From a design perspective, a lot remains to be figured out. If I look at those mixed-initiative tools I am struck by how poorly they communicate what the AI is doing and what its capabilities are. There is a huge user interface design challenge there.

For stuff focused on getting information, a conversational UI seems to be the current local optimum for working with an AI. But for tools for creativity, to use the two-way split proposed by Victor, different UIs will be required.

What shape will they take? What visual language do we need to express the particular properties of artificial intelligence? What approaches can we take in addition to personifying AI as bots or characters? I don’t know and I can hardly think of any good examples that point towards promising approaches. Lots to be done.

Writing for conversational user interfaces

Last year at Hubbub we worked on two projects featuring a conversational user interface. I thought I would share a few notes on how we did the writing for them. Because for conversational user interfaces a large part of the design is in the writing.

At the moment, there aren’t really that many tools well suited for doing this. Twine comes to mind but it is really more focused on publishing as opposed to authoring. So while we were working on these projects we just grabbed whatever we were familiar with and felt would get the job done.

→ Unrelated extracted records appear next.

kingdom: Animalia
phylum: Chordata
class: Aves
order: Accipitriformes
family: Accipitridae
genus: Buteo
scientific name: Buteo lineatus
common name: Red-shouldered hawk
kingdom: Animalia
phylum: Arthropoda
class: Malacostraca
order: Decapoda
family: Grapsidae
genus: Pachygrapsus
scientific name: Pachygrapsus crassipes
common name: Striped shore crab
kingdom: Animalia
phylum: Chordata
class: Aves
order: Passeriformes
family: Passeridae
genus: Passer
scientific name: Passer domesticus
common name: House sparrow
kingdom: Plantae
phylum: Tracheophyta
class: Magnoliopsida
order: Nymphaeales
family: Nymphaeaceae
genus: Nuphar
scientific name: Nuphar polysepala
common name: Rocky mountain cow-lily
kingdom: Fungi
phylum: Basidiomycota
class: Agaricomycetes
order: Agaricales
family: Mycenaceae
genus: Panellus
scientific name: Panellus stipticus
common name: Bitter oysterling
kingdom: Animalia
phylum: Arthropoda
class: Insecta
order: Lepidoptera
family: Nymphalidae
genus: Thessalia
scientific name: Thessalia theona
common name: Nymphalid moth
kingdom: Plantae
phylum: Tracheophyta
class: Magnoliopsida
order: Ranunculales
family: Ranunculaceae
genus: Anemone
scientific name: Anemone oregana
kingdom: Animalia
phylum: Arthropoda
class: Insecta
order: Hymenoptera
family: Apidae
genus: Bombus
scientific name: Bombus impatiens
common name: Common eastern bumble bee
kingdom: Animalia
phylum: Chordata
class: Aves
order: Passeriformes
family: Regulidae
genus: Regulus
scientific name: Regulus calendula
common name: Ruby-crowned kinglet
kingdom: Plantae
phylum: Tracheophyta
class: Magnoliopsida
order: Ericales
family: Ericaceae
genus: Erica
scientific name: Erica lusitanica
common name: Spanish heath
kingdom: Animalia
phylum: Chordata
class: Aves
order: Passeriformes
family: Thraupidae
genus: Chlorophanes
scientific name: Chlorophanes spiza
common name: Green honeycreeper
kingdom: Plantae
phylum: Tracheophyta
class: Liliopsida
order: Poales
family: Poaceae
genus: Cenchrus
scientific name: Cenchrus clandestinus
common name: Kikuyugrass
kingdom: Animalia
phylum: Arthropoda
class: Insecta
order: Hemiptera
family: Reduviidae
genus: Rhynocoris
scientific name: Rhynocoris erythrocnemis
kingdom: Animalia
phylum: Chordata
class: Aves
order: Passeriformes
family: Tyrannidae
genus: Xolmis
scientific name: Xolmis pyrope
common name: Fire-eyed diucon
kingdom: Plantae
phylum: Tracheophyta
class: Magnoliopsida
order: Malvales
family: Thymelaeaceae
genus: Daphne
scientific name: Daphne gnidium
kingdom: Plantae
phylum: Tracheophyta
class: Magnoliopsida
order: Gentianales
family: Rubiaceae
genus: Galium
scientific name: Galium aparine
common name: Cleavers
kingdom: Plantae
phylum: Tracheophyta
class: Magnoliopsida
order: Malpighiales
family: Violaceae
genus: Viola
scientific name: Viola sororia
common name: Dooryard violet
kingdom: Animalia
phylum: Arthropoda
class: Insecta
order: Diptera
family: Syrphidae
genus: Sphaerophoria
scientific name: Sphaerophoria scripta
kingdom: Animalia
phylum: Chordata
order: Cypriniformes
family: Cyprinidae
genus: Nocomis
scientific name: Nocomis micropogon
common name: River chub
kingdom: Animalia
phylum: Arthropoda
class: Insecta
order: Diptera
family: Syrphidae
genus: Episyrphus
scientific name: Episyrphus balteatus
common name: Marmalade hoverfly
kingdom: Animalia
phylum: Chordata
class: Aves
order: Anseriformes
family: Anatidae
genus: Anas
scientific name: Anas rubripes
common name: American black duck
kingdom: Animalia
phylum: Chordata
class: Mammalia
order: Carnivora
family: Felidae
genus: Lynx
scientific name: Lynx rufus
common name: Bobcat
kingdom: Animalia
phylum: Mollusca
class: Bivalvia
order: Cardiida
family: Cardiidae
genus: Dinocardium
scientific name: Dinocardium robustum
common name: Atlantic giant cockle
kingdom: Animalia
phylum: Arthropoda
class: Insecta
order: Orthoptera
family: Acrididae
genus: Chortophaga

I actually think there is an opportunity here. If this conversational ui thing takes off designers would benefit a lot from better tools to sketch and prototype them. After all this is the only way to figure out if a conversational user interface is suitable for a particular project. In the words of Bill Buxton:

“Everything is best for something and worst for something else.”

Okay so below are my notes. The two projects are KOKORO (a codename) and Free Birds. We have yet to publish extensively on both, so a quick description is in order.

KOKORO is a digital coach for teenagers to help them manage and improve their mental health. It is currently a prototype mobile web app not publicly available. (The engine we built to drive it is available on GitHub, though.)

Free Birds (Vrije Vogels in Dutch) is a game about civil liberties for families visiting a war and resistance museum in the Netherlands. It is a location-based iOS app currently available on the Dutch app store and playable in Airborne Museum Hartenstein in Oosterbeek.


For KOKORO we used Gingko to write the conversation branches. This is good enough for a prototype but it becomes unwieldy at scale. And anyway you don’t want to be limited to a tree structure. You want to at least be able to loop back to a parent branch, something that isn’t supported by Gingko. And maybe you don’t want to use the branching pattern at all.

Free Birds’s story has a very linear structure. So in this case we just wrote our conversations in Quip with some basic rules for formatting, not unlike a screenplay.

In Free Birds player choices ‘colour’ the events that come immediately after, but the path stays the same.

This approach was inspired by the Walking Dead games. Those are super clever at giving players a sense of agency without the need for sprawling story trees. I remember seeing the creators present this strategy at PRACTICE and something clicked for me. The important point is, choices don’t have to branch out to different directions to feel meaningful.

KOKORO’s choices did have to lead to different paths so we had to build a tree structure. But we also kept track of things a user says. This allows the app to “learn” about the user. Subsequent segments of the conversation are adapted based on this learning. This allows for more flexibility and it scales better. A section of a conversation has various states between which we switch depending on what a user has said in the past.

We did something similar in Free Birds but used it to a far more limited degree, really just to once again colour certain pieces of dialogue. This is already enough to give a player a sense of agency.


As you can see, it’s all far from rocket surgery but you can get surprisingly good results just by sticking to these simple patterns. If I were to investigate more advanced strategies I would look into NLP for input and procedural generation for output. Who knows, maybe I will get to work on a project involving those things some time in the future.